**EXERCISE INSTRUCTIONS**
Reproduce the Walkerton text word for word from "By that evening, public" up to and including "and its cause.".

**STUDY TEXT**

· · · · · · ·

The MOE environmental officer dispatched by Bye, John Earl, spoke first to David Patterson (the Assistant Director of Health Protection at BGOSHU), who expressed his growing suspicion that Walkerton PUC water was the source of the contamination; Patterson asked Earl to obtain further information and records from Stan Koebel, the PUC manager. Koebel, in his verbal interview with Earl, failed again to provide information about adverse water testing results and other potentially crucial system information; he informed Earl that Well 7 has had a new chlorinator installed, for example, but omitted mention that this had been after the well had pumped unchlorinated water into the system for days. Earl requested and was given documentation regarding well testing, water distribution maps, and pumping history for the wells. Included in this documentation were records of the May 17 adverse testing results of May 15 samples from the "Highway 9" water main construction; excluded was pumping history for Well 7. Earl returned to the MOE with these documents and reviewed them, noting the May 17 testing results, but notified no one else of these results.

After Earl left the PUC, Stan Koebel contacted his brother Frank to ask him to "clean up" the pumping log for Well 7. Stan Koebel hoped to have a new document to present to Earl the next day that would not reflect that Well 7 had been unattended to and unchlorinated. Frank Koebel complied with this request. He destroyed the previous version of the document and created a new one with fictitious data: the new document showed Well 7 as not having operated on the days it had actually been pumping unchlorinated water into the system, and contained chlorine residual records for Well 7 which were entirely fictitious. Frank Koebel later testified that he had falsified this document "so it would look better to the MOE".

While the Ministry of the Environment investigated the outbreak from the procedural end, public health officials swung into a medical investigation. Early epidemiological investigation had demonstrated fairly strongly that infection risk seemed to correlate to physical presence in Walkerton—even for patients visiting other area hospitals, investigators typically found that the patient lived in or had visited Walkerton during the period of their infection— and investigators now began making telephone calls to patients, gathering information about onset of symptoms, possible methods of exposure, and the patients' personal demographic information.

A compilation of data from this secondary investigation demonstrated that most patients had an onset of symptoms within a fairly narrow window of time, with the highest rate of onset occurring on May 17. Taking into account the incubation period of E. coli infection, the medical team determined that most patients had been exposed to the pathogen between May 12 and May 14. Investigators had less luck trying to pinpoint a physical source of the infection; when affected patients' residences were mapped, their distribution across a map of Walkerton showed no immediately apparent pattern, with affected populations present in all areas served by Walkerton's water system.

By that evening, public health investigators had concluded based on patient interviews and demographic mapping that the water system was the most likely vehicle of infection, despite their not being aware of the corroborating documents that John Earl had collected. They began notifying branch offices of the BGOSHU of the outbreak and its cause.

· · · · · · ·

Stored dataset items
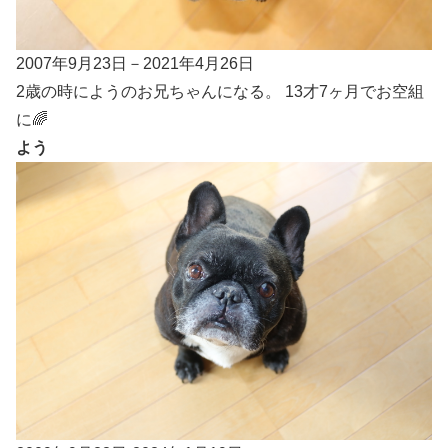
2007年9月23日－2021年4月26日
2歳の時にようのお兄ちゃんになる。 13才7ヶ月でお空組
に🌈
よう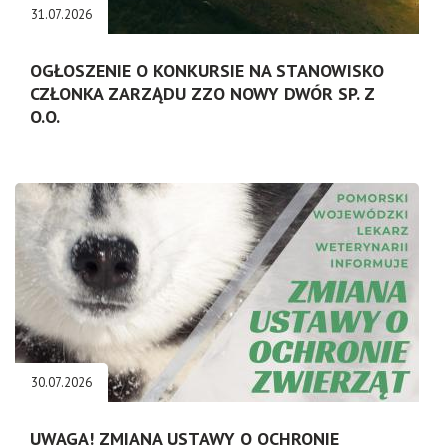
31.07.2026
OGŁOSZENIE O KONKURSIE NA STANOWISKO
CZŁONKA ZARZĄDU ZZO NOWY DWÓR SP. Z
O.O.
30.07.2026
UWAGA! ZMIANA USTAWY O OCHRONIE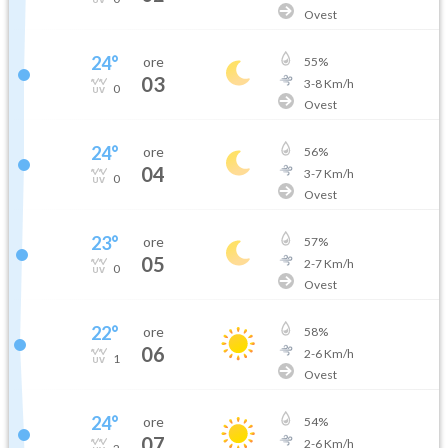
Ovest
24
°
ore
55
%
03
3
-
8
Km/h
0
Ovest
24
°
ore
56
%
04
3
-
7
Km/h
0
Ovest
23
°
ore
57
%
05
2
-
7
Km/h
0
Ovest
22
°
ore
58
%
06
2
-
6
Km/h
1
Ovest
24
°
ore
54
%
07
2
-
6
Km/h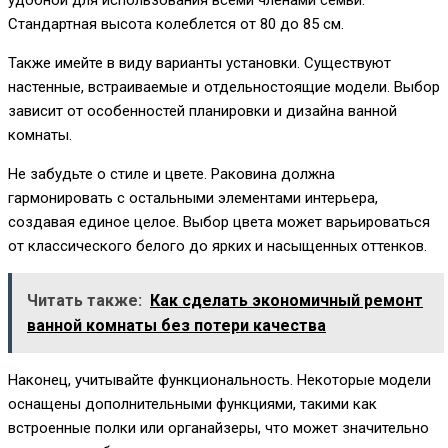
удобной для использования всеми членами семьи.
Стандартная высота колеблется от 80 до 85 см.
Также имейте в виду варианты установки. Существуют
настенные, встраиваемые и отдельностоящие модели. Выбор
зависит от особенностей планировки и дизайна ванной
комнаты.
Не забудьте о стиле и цвете. Раковина должна
гармонировать с остальными элементами интерьера,
создавая единое целое. Выбор цвета может варьироваться
от классического белого до ярких и насыщенных оттенков.
Читать также:
Как сделать экономичный ремонт
ванной комнаты без потери качества
Наконец, учитывайте функциональность. Некоторые модели
оснащены дополнительными функциями, такими как
встроенные полки или органайзеры, что может значительно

· · · · · · ·

**PROBLEM SOLUTION**
By that evening, public health investigators had concluded based on patient interviews and demographic mapping that the water system was the most likely vehicle of infection, despite their not being aware of the corroborating documents that John Earl had collected. They began notifying branch offices of the BGOSHU of the outbreak and its cause.